Wednesday, November 3, 2010

Non-intuitive Optimization

Article at The New York Times

Dr. Todorov has studied how we use our muscles, and here, too, he finds evidence of optimization at play. He points out that our body movements are “nonrepeatable”: we may make the same motion over and over, but we do it slightly differently every time.

“You might say, well, the human body is sloppy,” he said, “but no, we’re better designed than any robot.”

In making a given motion, the brain focuses on the essential elements of the task, and ignores noise and fluctuations en route to success. If you’re trying to turn on a light switch, who cares if the elbow is down or to the side, or your wrist wobbles — so long as your finger reaches the targeted switch?

Dr. Todorov and his coworkers have modeled different motions and determined that the best approach is the wobbly, ever-varying one. If you try to correct every minor fluctuation, he explained, not only do you expend more energy unnecessarily, and not only do you end up fatiguing your muscles more quickly, you also introduce more noise into the system, amplifying the fluctuations until the entire effort is compromised.

“So we reach the counterintuitive conclusion,” he said, “that the optimal way to control movement allows a certain amount of fluctuation and noise” — a certain lack of control.

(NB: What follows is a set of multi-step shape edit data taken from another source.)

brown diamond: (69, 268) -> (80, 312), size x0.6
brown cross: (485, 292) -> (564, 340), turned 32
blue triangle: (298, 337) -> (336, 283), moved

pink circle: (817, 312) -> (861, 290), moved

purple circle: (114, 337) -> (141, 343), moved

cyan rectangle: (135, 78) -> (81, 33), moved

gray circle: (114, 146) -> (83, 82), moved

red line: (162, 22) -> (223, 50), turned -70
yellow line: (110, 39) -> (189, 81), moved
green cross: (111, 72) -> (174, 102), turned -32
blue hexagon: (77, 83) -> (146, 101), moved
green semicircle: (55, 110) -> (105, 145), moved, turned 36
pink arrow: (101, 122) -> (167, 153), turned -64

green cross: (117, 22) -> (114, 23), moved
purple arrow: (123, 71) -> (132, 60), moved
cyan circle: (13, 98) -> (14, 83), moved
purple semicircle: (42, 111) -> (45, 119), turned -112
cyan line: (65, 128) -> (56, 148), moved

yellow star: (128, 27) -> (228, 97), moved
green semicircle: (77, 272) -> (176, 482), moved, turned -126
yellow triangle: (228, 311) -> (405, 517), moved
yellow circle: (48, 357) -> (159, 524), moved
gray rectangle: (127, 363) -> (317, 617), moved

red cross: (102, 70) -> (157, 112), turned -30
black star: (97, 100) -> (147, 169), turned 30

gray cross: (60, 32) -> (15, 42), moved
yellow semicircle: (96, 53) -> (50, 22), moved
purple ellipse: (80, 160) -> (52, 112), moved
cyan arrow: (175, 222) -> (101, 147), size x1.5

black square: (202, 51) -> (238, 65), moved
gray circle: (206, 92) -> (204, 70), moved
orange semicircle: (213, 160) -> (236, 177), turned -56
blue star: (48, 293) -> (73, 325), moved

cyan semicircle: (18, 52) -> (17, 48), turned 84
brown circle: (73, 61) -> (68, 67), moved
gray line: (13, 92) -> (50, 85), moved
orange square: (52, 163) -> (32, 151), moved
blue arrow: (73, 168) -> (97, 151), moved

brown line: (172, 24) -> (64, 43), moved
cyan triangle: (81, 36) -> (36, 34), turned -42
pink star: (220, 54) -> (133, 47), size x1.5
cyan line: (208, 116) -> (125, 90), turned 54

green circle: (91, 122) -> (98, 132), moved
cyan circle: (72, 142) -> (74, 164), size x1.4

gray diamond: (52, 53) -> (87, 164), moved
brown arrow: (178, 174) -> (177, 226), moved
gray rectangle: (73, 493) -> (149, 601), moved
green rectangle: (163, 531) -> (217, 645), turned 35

Blog article about genetic optimization of Starcraft 2 build orders

A build order refers to the exact opening steps you take early in the game that best supports the strategy you are trying to conduct.

One of the reasons build-order optimization is so important is that you can discover openings that “hard-counter” other openings. If I can get an army of N size into your base when you do opening X, you will always lose.

The most interesting part of this build (the 7-roach rush), however, is how counter-intuitive it is. It violates several well-known (and well-adhered-to) heuristics used by Starcraft players when creating builds.



My take-home lesson: Don't limit yourself by requiring things to "make sense". Allow reality to broaden your mental horizons.